• _Task to carry out_:
Present the material as a Markdown table with the columns "Row" and "Line", starting at the line that has "following photograph, **4:31**" and running through the end of the material. Skip blank lines and leave out the pictures.

>> begin Given information

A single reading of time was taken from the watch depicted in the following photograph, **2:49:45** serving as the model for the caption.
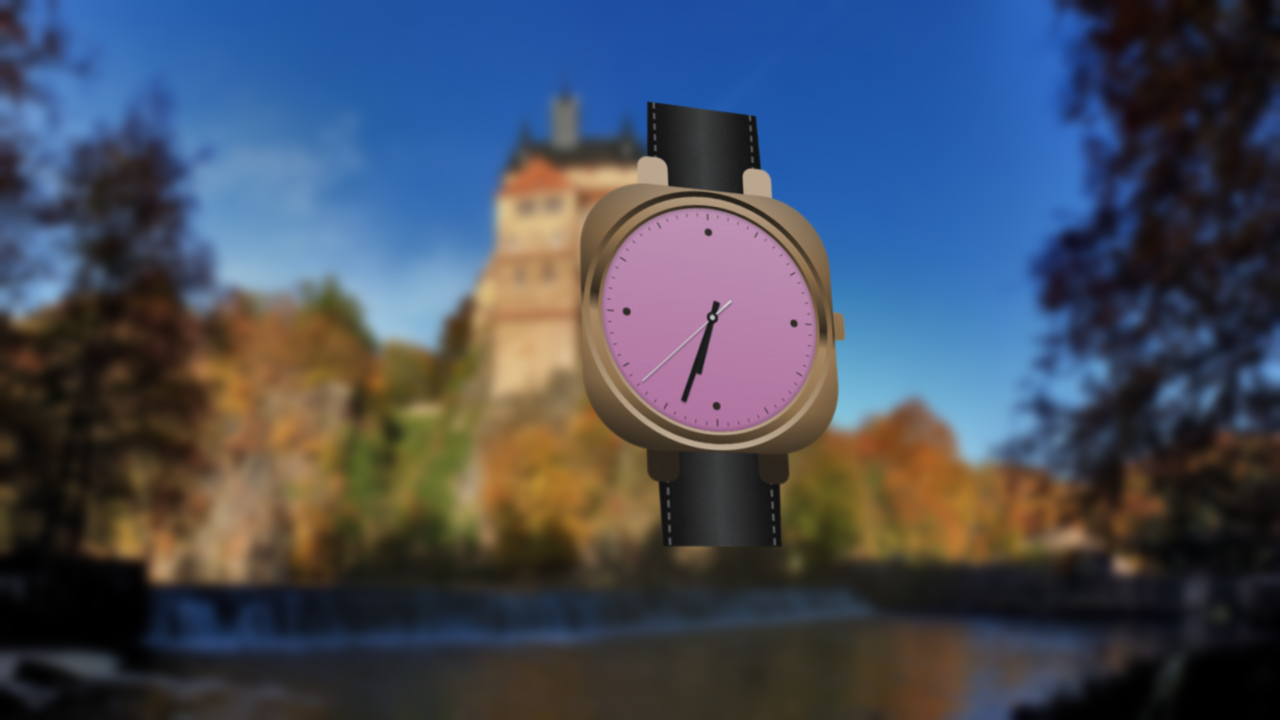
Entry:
**6:33:38**
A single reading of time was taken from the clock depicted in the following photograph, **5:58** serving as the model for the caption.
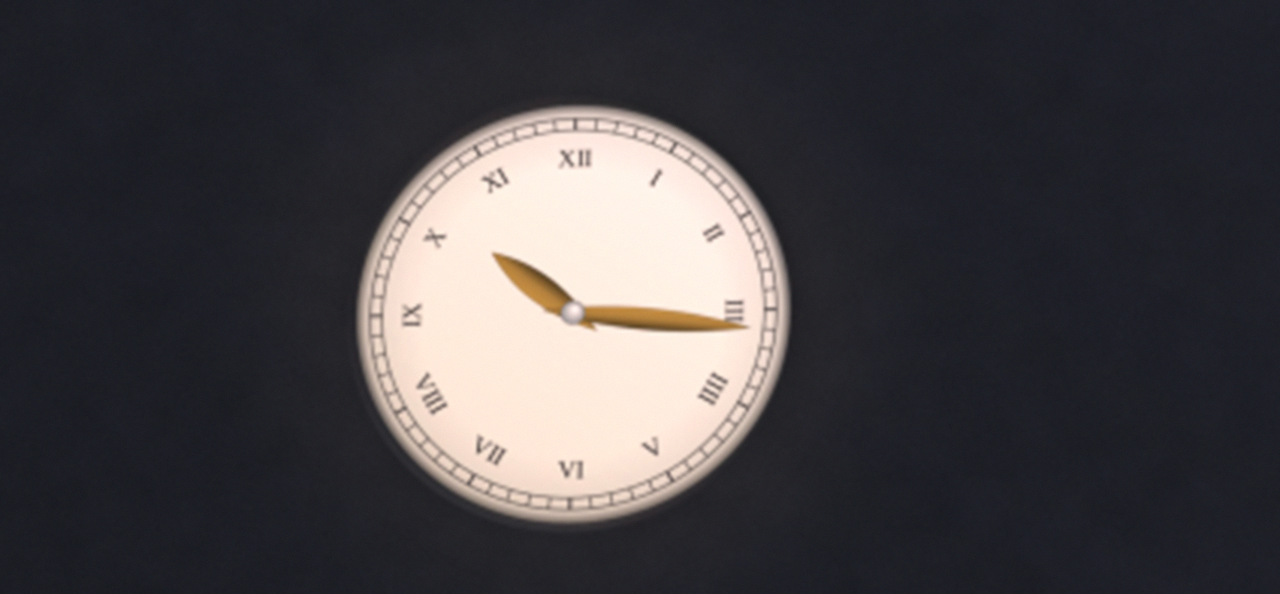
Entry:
**10:16**
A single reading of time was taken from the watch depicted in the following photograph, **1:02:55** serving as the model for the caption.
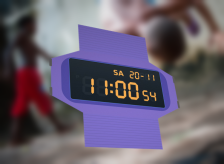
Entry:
**11:00:54**
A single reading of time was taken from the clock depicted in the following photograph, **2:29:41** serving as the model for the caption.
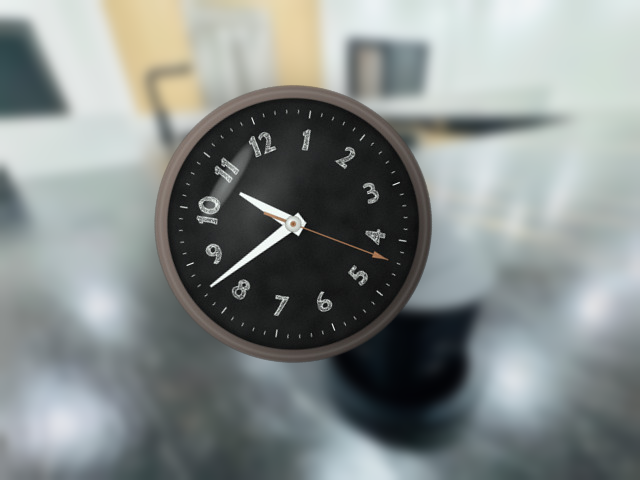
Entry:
**10:42:22**
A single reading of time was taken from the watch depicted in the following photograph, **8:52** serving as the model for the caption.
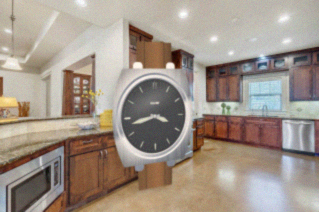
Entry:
**3:43**
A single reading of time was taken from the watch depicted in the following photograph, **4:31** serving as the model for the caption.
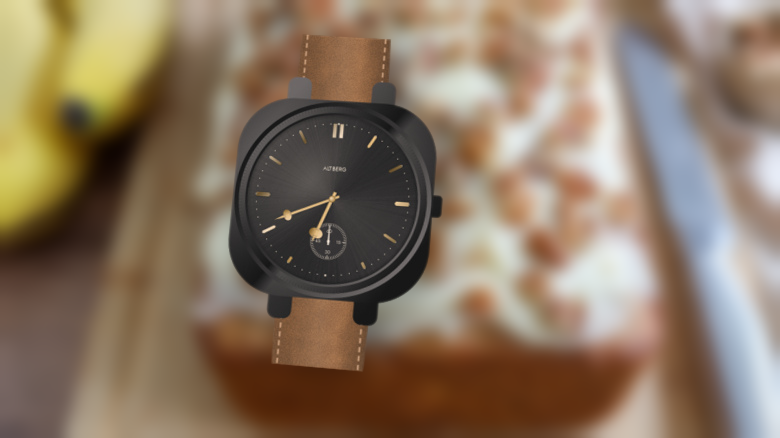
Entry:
**6:41**
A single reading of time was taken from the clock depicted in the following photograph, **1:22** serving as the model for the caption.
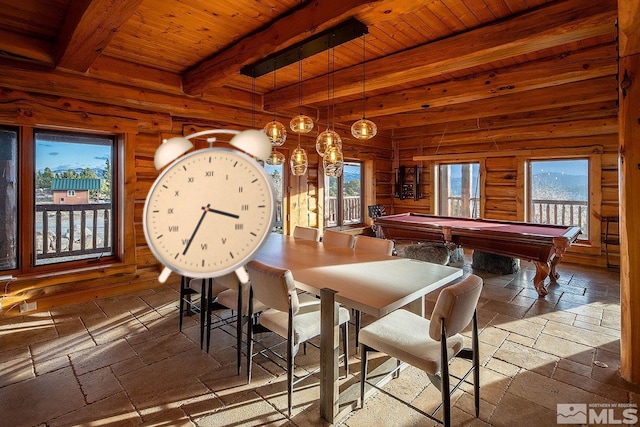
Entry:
**3:34**
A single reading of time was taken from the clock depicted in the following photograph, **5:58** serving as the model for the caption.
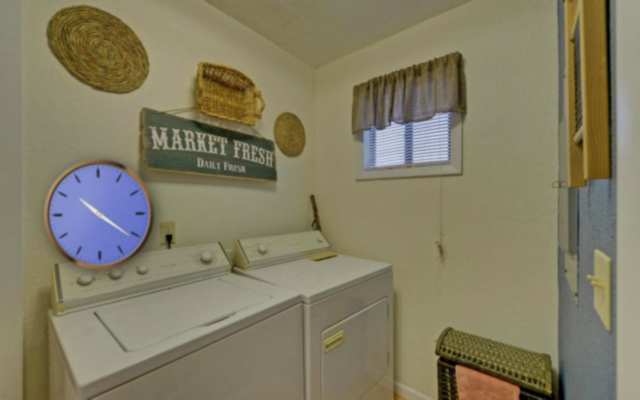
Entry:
**10:21**
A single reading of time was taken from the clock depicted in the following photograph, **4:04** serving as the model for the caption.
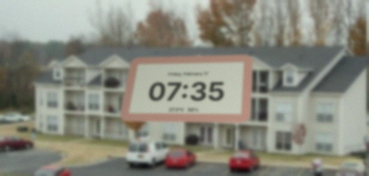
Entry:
**7:35**
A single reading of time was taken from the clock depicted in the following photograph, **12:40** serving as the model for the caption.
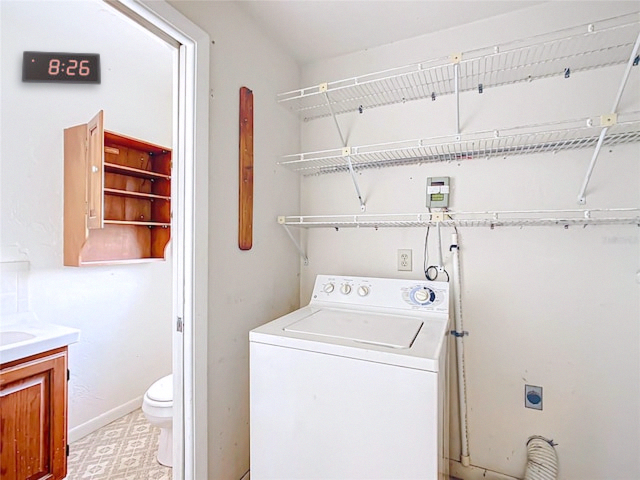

>> end Given information

• _Answer to this task_:
| Row | Line |
|---|---|
| 1 | A single reading of time was taken from the watch depicted in the following photograph, **4:31** serving as the model for the caption. |
| 2 | Entry: |
| 3 | **6:41** |
| 4 | A single reading of time was taken from the clock depicted in the following photograph, **1:22** serving as the model for the caption. |
| 5 | Entry: |
| 6 | **3:34** |
| 7 | A single reading of time was taken from the clock depicted in the following photograph, **5:58** serving as the model for the caption. |
| 8 | Entry: |
| 9 | **10:21** |
| 10 | A single reading of time was taken from the clock depicted in the following photograph, **4:04** serving as the model for the caption. |
| 11 | Entry: |
| 12 | **7:35** |
| 13 | A single reading of time was taken from the clock depicted in the following photograph, **12:40** serving as the model for the caption. |